As copyright holders lament that their business models are outdated and wholly unsuited to a digital world, the world of P2P marches onward, developing ever new methods to distribute content in ways that evades their best detection capabilities. Paramount Pictures COO Fredrick Huntsberry seems to have acknowledged this fact recently at the Cinema Expo in Amsterdam this past week, telling an audience that Cyberlockers are the new threat, and that “three-strikes” regimes can’t target those that use them.

“Cyberlockers now represent the preferred method by which consumers are enjoying pirated content,” he said.

P2P has always been a constantly evolving creature with the best and brightest always developing new ways to share content with one another. It’s not so much a fascination with “getting stuff for free,” as copyright holders put it, but rather about making stuff available in places and at times that copyright holders either refuse to or charge prices for that make it virtually inaccessible.
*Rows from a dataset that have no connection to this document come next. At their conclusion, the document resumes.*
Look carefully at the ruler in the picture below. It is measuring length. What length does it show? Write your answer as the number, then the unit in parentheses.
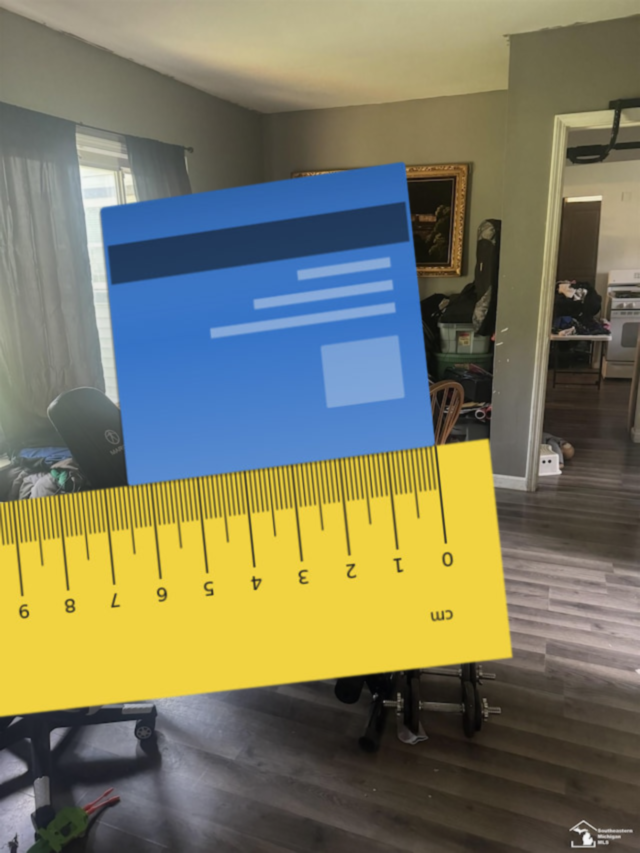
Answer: 6.5 (cm)
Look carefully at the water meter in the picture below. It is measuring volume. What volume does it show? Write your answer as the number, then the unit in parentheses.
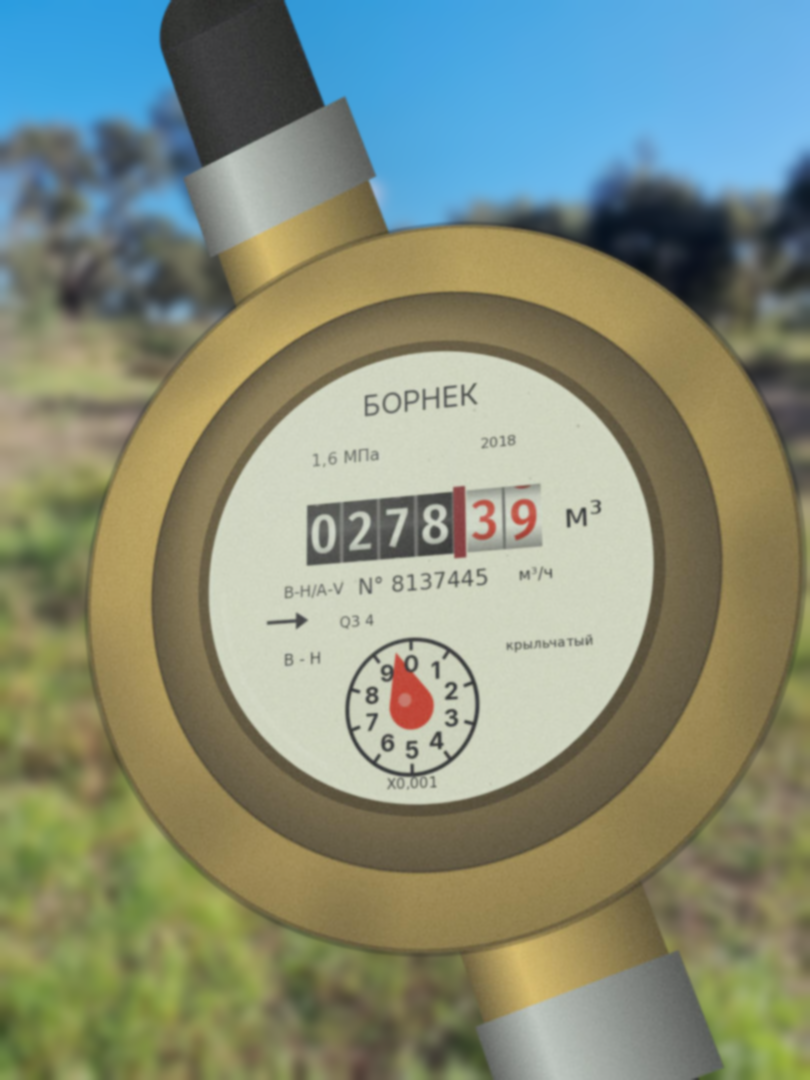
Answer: 278.389 (m³)
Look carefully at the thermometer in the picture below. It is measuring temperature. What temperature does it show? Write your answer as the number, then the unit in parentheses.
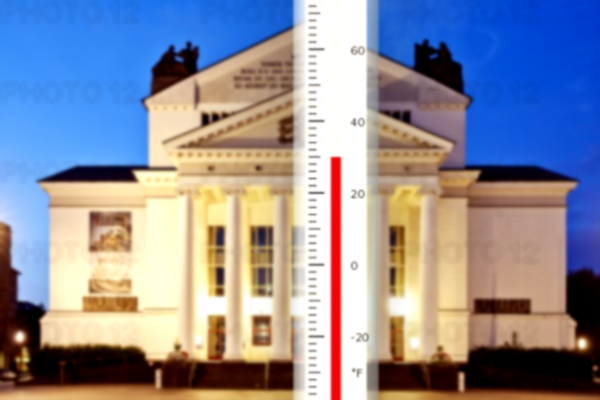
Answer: 30 (°F)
Cyberlockers like MegaUpload and the more popular Rapidshare allow users to host copyrighted material until it’s identified by copyright holders who then ask that the links be removed. It’s a game of cat and mouse with the law so far having been on the side of Cyberlockers.

Why? Because as a German court ruled last month, sites like Rapidshare cannot be held liable for the copyright infringement committed by third parties using the service, and that the site itself doesn’t make copyrighted material “publicly available.”

More recently, a US judge refused to grant an injunction against the site using similar reasoning.